**To do:**
Every line of the listing is returned unchanged, and every picture is dropped.

⁂

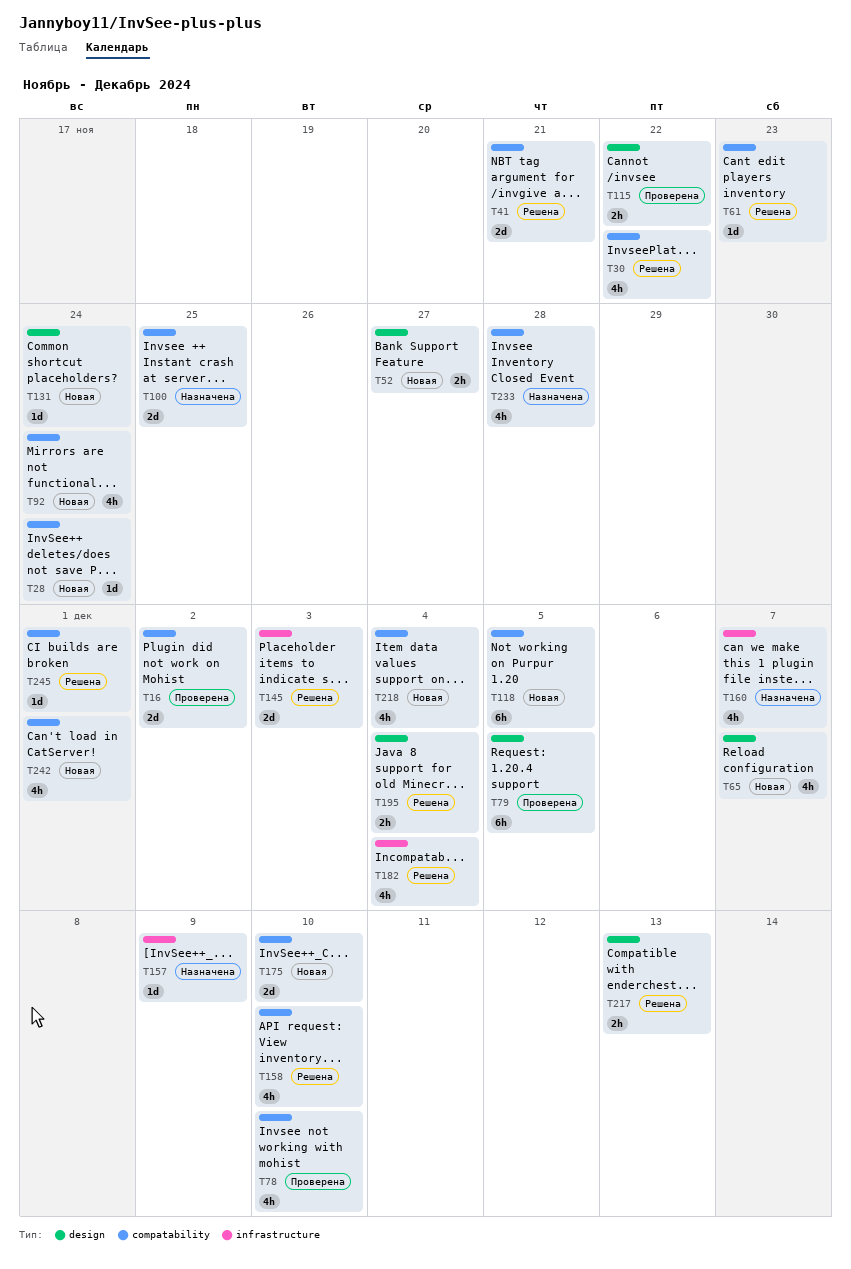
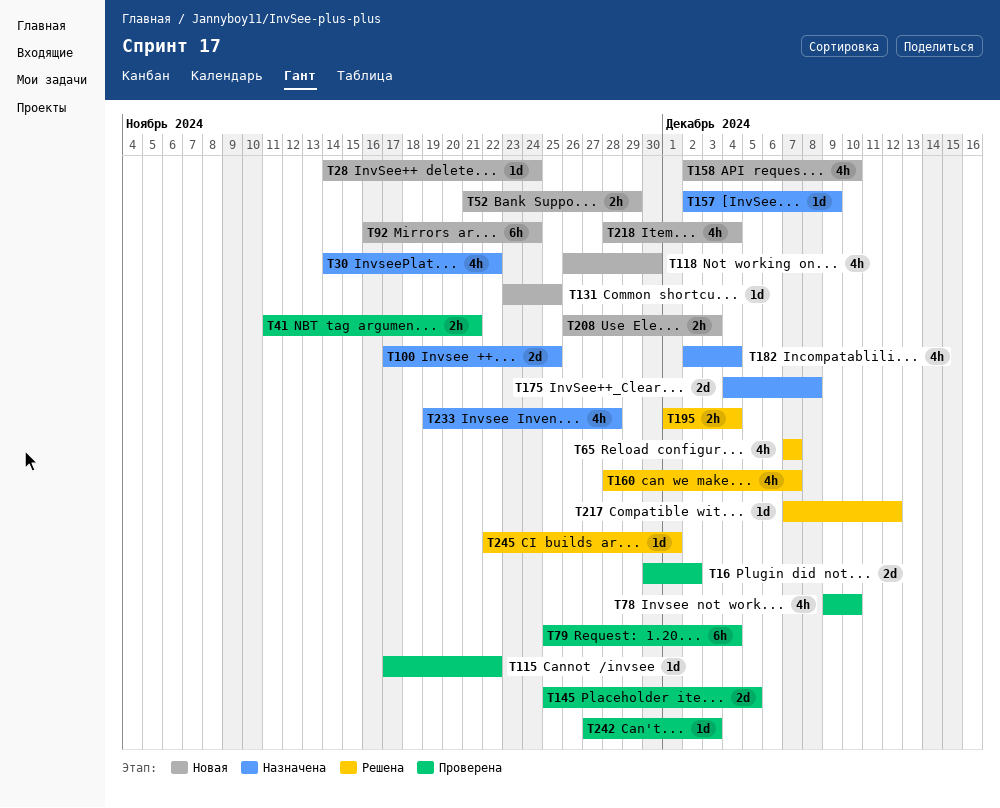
T30, status: Решена -> Назначена
T41, status: Решена -> Проверена
T41, estimate: 2d -> 2h
T52, due: Nov 27 -> Nov 29
T61: present -> none
T65, status: Новая -> Решена
T79, due: Dec 5 -> Dec 4
T92, estimate: 4h -> 6h
T115, estimate: 2h -> 1d
T118, estimate: 6h -> 4h
T118, due: Dec 5 -> Nov 30
T131, due: Nov 24 -> Nov 25
T145, status: Решена -> Проверена
T145, due: Dec 3 -> Dec 5
T158, status: Решена -> Новая
T160, status: Назначена -> Решена
T175, status: Новая -> Назначена
T175, due: Dec 10 -> Dec 8
T182, status: Решена -> Назначена
T208: none -> present
T217, estimate: 2h -> 1d
T217, due: Dec 13 -> Dec 12
T242, status: Новая -> Проверена
T242, estimate: 4h -> 1d
T242, due: Dec 1 -> Dec 3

⁂

**Answer:**
T30, status: Решена -> Назначена
T41, status: Решена -> Проверена
T41, estimate: 2d -> 2h
T52, due: Nov 27 -> Nov 29
T61: present -> none
T65, status: Новая -> Решена
T79, due: Dec 5 -> Dec 4
T92, estimate: 4h -> 6h
T115, estimate: 2h -> 1d
T118, estimate: 6h -> 4h
T118, due: Dec 5 -> Nov 30
T131, due: Nov 24 -> Nov 25
T145, status: Решена -> Проверена
T145, due: Dec 3 -> Dec 5
T158, status: Решена -> Новая
T160, status: Назначена -> Решена
T175, status: Новая -> Назначена
T175, due: Dec 10 -> Dec 8
T182, status: Решена -> Назначена
T208: none -> present
T217, estimate: 2h -> 1d
T217, due: Dec 13 -> Dec 12
T242, status: Новая -> Проверена
T242, estimate: 4h -> 1d
T242, due: Dec 1 -> Dec 3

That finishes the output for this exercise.